Sasaran: membantu pihak yang berkonflik untuk memisahkan
perasaan pribadi dengan berbagai masalah dan isu dan memampukan mereka untuk
melakukan negosiasi berdasarkan kepentingan mereka daripada posisi tertentu yang
sudah tetap. Kemudian melancarkan proses kesepakatan yang menguntungkan kedua
belah pihak atau semua pihak.
• Teori identitas
Berasumsi bahwa konflik disebabkan oleh identitas yang
terancam, yang sering berakar pada hilangnya sesuatu atau penderitaan di masa
lalu yang tidak diselesaikan.
Sasaran: melalui fasilitas lokakarya dan dialog antara
pihak-pihak yang mengalami konflik, sehingga dapat mengidentifikasi ancaman dan
ketakutan di antara pihak tersebut dan membangun empati dan rekonsiliasi di antara
mereka.
• Teori kesalahpahaman antarbudaya
Berasumsi bahwa konflik disebabkan oleh ketidakcocokan
dalam cara-cara komunikasi di antara berbagai budaya yang berbeda.
Sasaran: menambah pengetahuan kepada pihak yang berkonflik
mengenai budaya pihak lain, mengurangi streotip negatif yang mereka miliki
tentang pihak lain, meningkatkan keefektifan komunikasi antarbudaya.
• Teori transformasi konflik
Berasumsi bahwa konflik disebabkan oleh
masalah-masalah ketidaksetaraan dan ketidakadilan yang muncul sebagai masalah
sosial, budaya dan ekonomi.
Sasaran: mengubah struktur dan kerangka kerja yang menyebabkan
ketidaksetaraan dan ketidakadilan termasuk kesenjangan ekonomi, meningkatkan
jalinan hubungan dan sikap jangka panjang di antar pihak yang berkonflik,
mengembangkan proses dan sistem untuk mempromosikan pemberdayaan, keadilan,
perdamaian, pengampunan, rekonsiliasi, pengakuan.
BAB III
PEMBAHASAN
A. Definisi Konflik
Terdapat banyak definisi mengenai konflik yang bisa jadi disebabkan oleh
perbedaan pandangan dan setting dimana konflik terjadi.
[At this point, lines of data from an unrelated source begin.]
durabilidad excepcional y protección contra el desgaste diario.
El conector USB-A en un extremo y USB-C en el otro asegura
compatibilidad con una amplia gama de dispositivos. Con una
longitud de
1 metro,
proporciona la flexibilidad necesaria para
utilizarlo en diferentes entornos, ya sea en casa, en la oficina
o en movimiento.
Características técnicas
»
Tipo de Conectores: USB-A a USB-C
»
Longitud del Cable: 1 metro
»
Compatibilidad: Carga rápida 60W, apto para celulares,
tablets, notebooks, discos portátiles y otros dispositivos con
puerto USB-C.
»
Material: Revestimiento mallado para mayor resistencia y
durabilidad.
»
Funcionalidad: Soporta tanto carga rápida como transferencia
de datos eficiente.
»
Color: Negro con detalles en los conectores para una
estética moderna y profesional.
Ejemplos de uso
Dibawah ini bisa
terlihat perbedaan definisi tersebut:
Konflik merupakan suatu bentuk interaksi diantara
beberapa pihak yang berbeda dalam kepentingan, persepsi dan tujuan .
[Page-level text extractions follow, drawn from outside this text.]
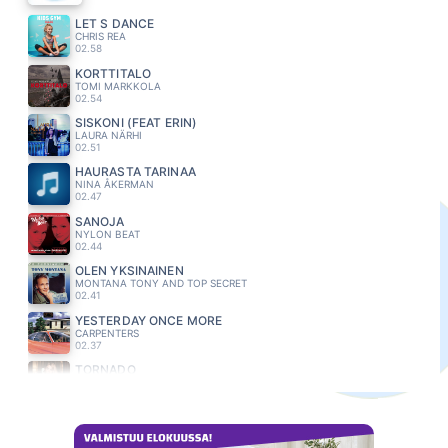
LET S DANCE
CHRIS REA
02.58
KORTTITALO
TOMI MARKKOLA
02.54
SISKONI (FEAT ERIN)
LAURA NÄRHI
02.51
HAURASTA TARINAA
NINA ÅKERMAN
02.47
SANOJA
NYLON BEAT
02.44
OLEN YKSINAINEN
MONTANA TONY AND TOP SECRET
02.41
YESTERDAY ONCE MORE
CARPENTERS
02.37
TORNADO
EVELINA
02.33
KAKSI LENSI YLI KAENPESAN
FREEMAN
02.29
Konflik adalah perbedaan pendapat
antara dua atau lebih banyak anggota organisasi atau kelompok, karena harus
membagi sumber daya yang langka, atau aktivitas kerja dan atau karena mereka
mempunyai status, tujuan, penelitian, atau pandangan yang berbeda. Para anggota
organisasi atau sub-unit yang sedang berselisih akan berusaha agar kepentingan
atau pandangan mereka mengungguli yang lainnya . Konflik merupakan sebuah
situasi dimana dua orang atau lebih menginginkan tujuan-tujuan yang menurut
persepsi mereka dapat dicapai oleh salah seorang diantara mereka, tetapi hal
itu tidak mungkin dicapai oleh kedua belah pihak .
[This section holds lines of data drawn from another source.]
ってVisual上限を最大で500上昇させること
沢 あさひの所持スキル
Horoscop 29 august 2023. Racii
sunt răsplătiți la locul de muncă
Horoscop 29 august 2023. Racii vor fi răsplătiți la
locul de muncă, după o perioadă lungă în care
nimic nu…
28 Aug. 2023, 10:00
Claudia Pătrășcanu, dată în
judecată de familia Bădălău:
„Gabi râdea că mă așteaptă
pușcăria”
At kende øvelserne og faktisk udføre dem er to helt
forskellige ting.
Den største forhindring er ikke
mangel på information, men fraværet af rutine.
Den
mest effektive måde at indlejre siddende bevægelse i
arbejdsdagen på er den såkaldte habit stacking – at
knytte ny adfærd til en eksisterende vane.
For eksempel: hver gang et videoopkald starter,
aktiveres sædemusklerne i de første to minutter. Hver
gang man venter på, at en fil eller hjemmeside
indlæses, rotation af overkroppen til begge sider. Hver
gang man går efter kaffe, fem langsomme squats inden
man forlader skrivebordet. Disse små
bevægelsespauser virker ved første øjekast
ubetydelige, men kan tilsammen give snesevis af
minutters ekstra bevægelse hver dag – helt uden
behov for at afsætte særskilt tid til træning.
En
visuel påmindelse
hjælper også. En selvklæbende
Konflik adalah perilaku anggota
organisasi yang dicurahkan untuk beroposisi terhadap anggota yang lain,
prosesnya dimulai jika satu pihak merasa bahwa pihak lain telah menghalangi
atau akan menghalangi sesuatu yang ada kaitan dengan dirinya atau hanya jika
ada kegiatan yang tidak cocok . Di antara definisi yang berbeda itu nampak ada suatu
kesepakatan, bahwa konflik dilatarbelakangi oleh adanya ketidakcocokan atau
perbedaan dalam hal nilai, tujuan, status, dan lain sebagainya. Terlepas dari
faktor yang melatarbelakangi terjadinya suatu konflik, gejala yang mengemuka
dalam suatu organisasi saat terjadi konflik adalah saat individu atau kelompok
menunjukkan sikap “bermusuhan” dengan individu atau kelompok lain yang
berpengaruh terhadap kinerja dalam melakukan aktivitas organisasi.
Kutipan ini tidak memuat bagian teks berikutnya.